Your task →
Copy the text of the records below line for line, with no changes, and leave the pictures out of your answer.

[Recorded data]
· · ·

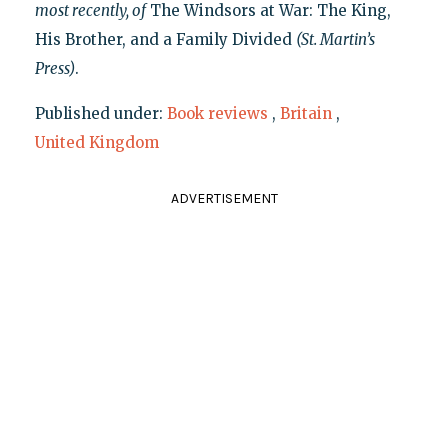
most recently, of
The Windsors at War: The King,
His Brother, and a Family Divided
(St. Martin’s
Press)
.
Published under:
Book reviews
,
Britain
,
United Kingdom
ADVERTISEMENT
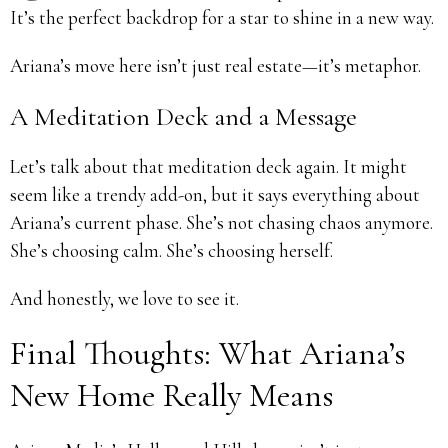
It’s the perfect backdrop for a star to shine in a new way.
Ariana’s move here isn’t just real estate—it’s metaphor.
A Meditation Deck and a Message
Let’s talk about that meditation deck again. It might
seem like a trendy add-on, but it says everything about
Ariana’s current phase. She’s not chasing chaos anymore.
She’s choosing calm. She’s choosing herself.
And honestly, we love to see it.
Final Thoughts: What Ariana’s
New Home Really Means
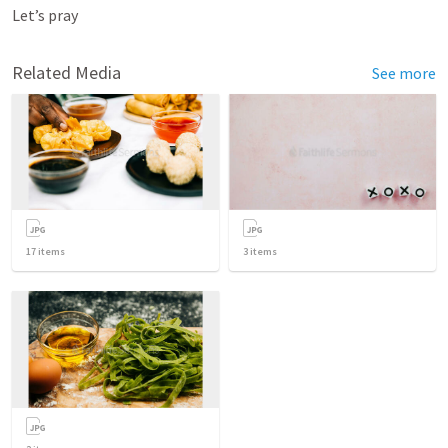
Let’s pray
Related Media
See more
17
items
3
items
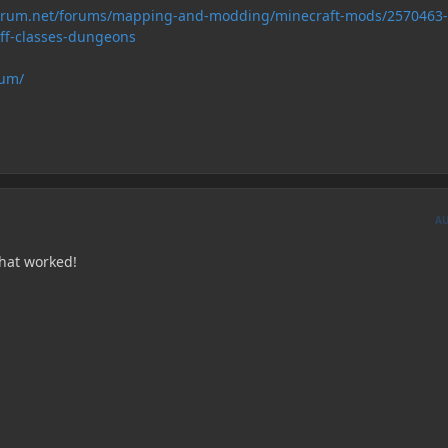
forum.net/forums/mapping-and-modding/minecraft-mods/2570463-
uff-classes-dungeons
rum/
A
hat worked!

· · ·

Written solution →
most recently, of
The Windsors at War: The King,
His Brother, and a Family Divided
(St. Martin’s
Press)
.
Published under:
Book reviews
,
Britain
,
United Kingdom
ADVERTISEMENT
It’s the perfect backdrop for a star to shine in a new way.
Ariana’s move here isn’t just real estate—it’s metaphor.
A Meditation Deck and a Message
Let’s talk about that meditation deck again. It might
seem like a trendy add-on, but it says everything about
Ariana’s current phase. She’s not chasing chaos anymore.
She’s choosing calm. She’s choosing herself.
And honestly, we love to see it.
Final Thoughts: What Ariana’s
New Home Really Means
Let’s pray
Related Media
See more
17
items
3
items
forum.net/forums/mapping-and-modding/minecraft-mods/2570463-
uff-classes-dungeons
rum/
A
hat worked!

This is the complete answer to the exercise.